- Capital: Bellary
- • 1800–1807: Thomas Munro
- • Districts ceded by the Nizam: 1800
- • Indian independence: 1947
| Preceded by | Succeeded by |
| / Hyderabad State | Dominion of India / |

= Ceded Districts =

Former Indian territory ceded to the British East India Company

The Ceded Districts were a collection of districts in the Deccan region of India that were ceded to the British East India Company by the Nizam Ali Khan, Asaf Jah II of Hyderabad State in 1800. The name was in use during the entire period of the British Raj, even though the denomination had no official weight for legal or administrative purposes. The area largely corresponds to the modern region of Rayalaseema in Andhra Pradesh.

==History==
Following the Treaty of Seringapatam, Tippu Sultan agreed to give his northern territory to the Nizam of Hyderabad in 1792 AD.

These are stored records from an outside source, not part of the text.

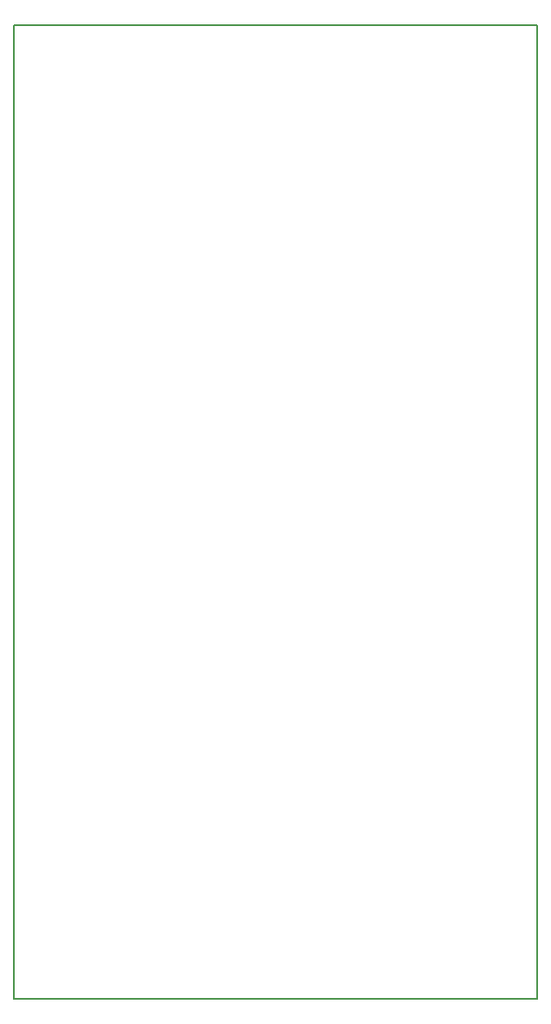
<source format=gbr>
G04 PROTEUS GERBER X2 FILE*
%TF.GenerationSoftware,Labcenter,Proteus,8.13-SP0-Build31525*%
%TF.CreationDate,2024-05-12T14:24:26+00:00*%
%TF.FileFunction,NonPlated,1,2,NPTH*%
%TF.FilePolarity,Positive*%
%TF.Part,Single*%
%TF.SameCoordinates,{a0f7e056-3ba2-47e4-9380-b7f19c802b0c}*%
%FSLAX45Y45*%
%MOMM*%
G01*
%TA.AperFunction,Profile*%
%ADD22C,0.203200*%
%TD.AperFunction*%
D22*
X-1995300Y-3350000D02*
X+3114700Y-3350000D01*
X+3114700Y+6150000D01*
X-1995300Y+6150000D01*
X-1995300Y-3350000D01*
M02*

</source>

In 1796 AD, Nizam Asaf Jah II, harassed by the Marathas and Tipu Sultan, opted to get British military protection under Lord Wellesley's doctrine of Subsidiary Alliance. As a part of this agreement, the Nizam ceded a large portion of the acquired territory to the British, to be added to the Madras Presidency. This area became known as the Ceded Districts, a term still used for the areas, and includes the present day districts of Anantapuram, Kadapa (Cuddapah), much of Karnoolu (Kurnool), Bellary, and parts of Tumkur (Pavagada taluk).

After the defeat and death of Tipu Sultan in the Fourth Anglo-Mysore War at Siege of Seringapatam (1799), the Mysooru (Mysore) territories(Map) were divided up among the Wodeyars, the Nizam and the British East India Company.